Он оказался прав. Река словно взбесилась. Она сузилась втрое, течение ускорилось до безумной скорости, и «бойцы» пошли один за другим: «Веер», «Печка», «Горчак».
Бурлаки, до этого лениво работавшие веслами, теперь надрывались, их тела блестели от пота, несмотря на ледяные брызги. Тяжеленная, инертная барка превратилась в щепку, которую швыряло от одного утеса к другому.
— Разбойник! — вдруг отчаянно прокричал кто-то на носу, и я увидел, как мужики начали торопливо креститься, бормоча молитвы.
Выплывавший из-за поворота серый скальный выход, казалось, ничем не отличался от пройденных, но в воздухе повис животный страх. Течение здесь, в самой узкой теснине, неслось с яростью бешеного зверя, вода кипела и ревела. Наша барка, набрав чудовищную скорость, летела прямо на скалу.

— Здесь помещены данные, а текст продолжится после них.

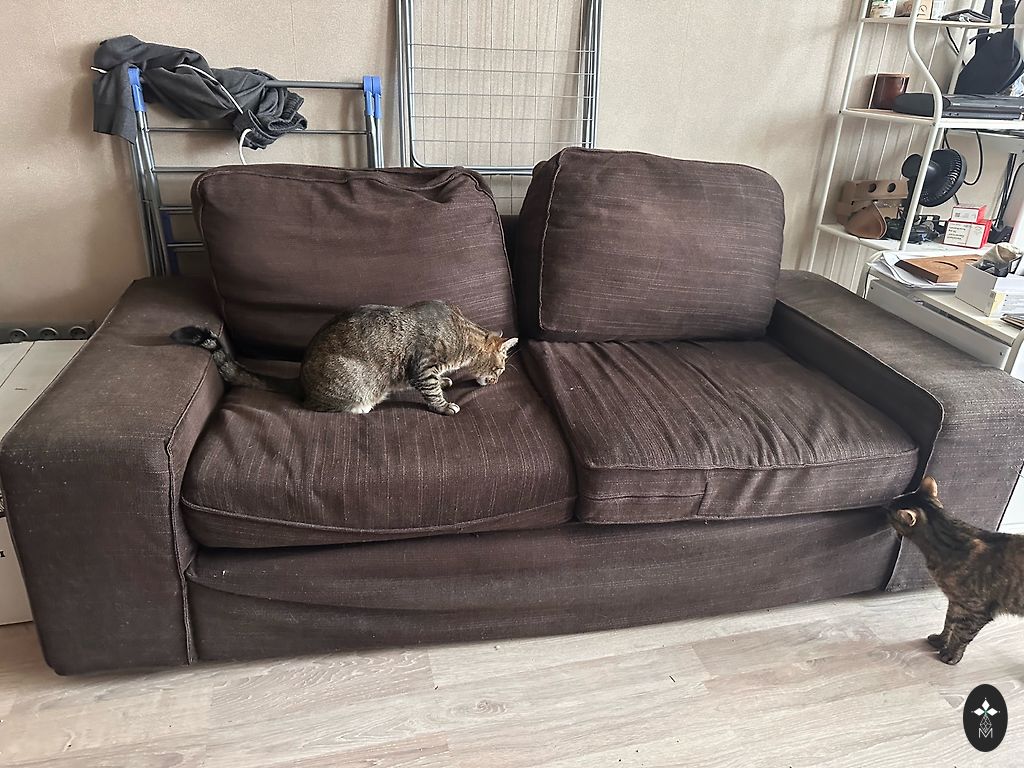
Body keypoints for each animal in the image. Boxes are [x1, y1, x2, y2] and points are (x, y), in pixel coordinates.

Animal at [171, 300, 517, 416]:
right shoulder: (422, 364)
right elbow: (431, 391)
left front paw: (446, 382)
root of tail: (300, 379)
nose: (497, 379)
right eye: (501, 368)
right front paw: (444, 404)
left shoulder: (418, 371)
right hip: (352, 383)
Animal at [888, 476, 1024, 664]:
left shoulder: (976, 610)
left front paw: (951, 655)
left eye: (888, 512)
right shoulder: (956, 602)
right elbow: (949, 623)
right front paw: (940, 641)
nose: (882, 508)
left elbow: (961, 634)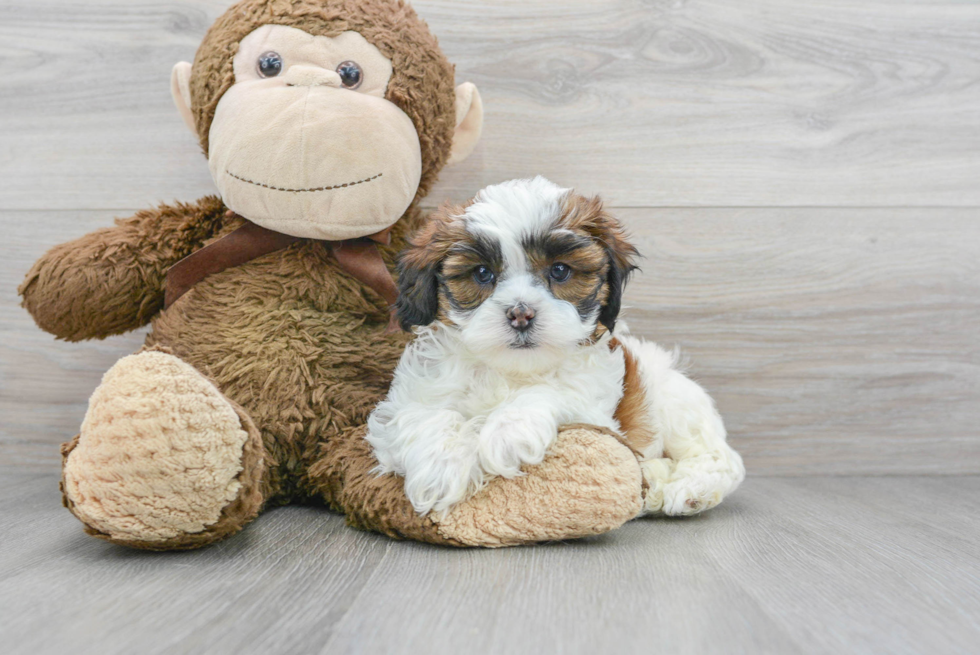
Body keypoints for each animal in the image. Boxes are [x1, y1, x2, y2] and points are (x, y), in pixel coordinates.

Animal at [368, 177, 744, 516]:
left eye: (560, 270)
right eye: (482, 273)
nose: (521, 314)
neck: (510, 370)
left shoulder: (596, 412)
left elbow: (550, 392)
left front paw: (506, 432)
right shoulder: (410, 396)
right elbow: (424, 414)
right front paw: (440, 467)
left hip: (673, 402)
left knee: (720, 457)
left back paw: (691, 489)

— Левее бери! Табань, черти! — ревел приказчик, но я видел, что это бесполезно. Его голос тонул в грохоте воды. Мускульной силы двух десятков человек не хватало, чтобы свернуть с курса многотонную махину, несущуюся в стремнине. Кормовое весло, которым лоцман отчаянно пытался выправить курс, лишь создавало сопротивление, тормозя неуклюжий разворот.
Мы неслись на скалу. Ее мокрая, покрытая зеленым мхом поверхность неумолимо приближалась. Еще несколько секунд — и наш флагман с хрустом распорет себе борт о каменные клыки «Разбойника».
В этот миг внешний хаос для меня исчез. Мой мозг заработал с ледяной ясностью. Я видел не реку, а векторы сил. Инерция, течение, точка опоры. Они пытались повернуть барку, борясь с течением, но ее масса не позволяла этого сделать. Значит, нужно было не бороться. Нужно было использовать силу реки против нее самой.
— Бросай кормовое весло! — крикнул я лоцману, перекрывая рев воды.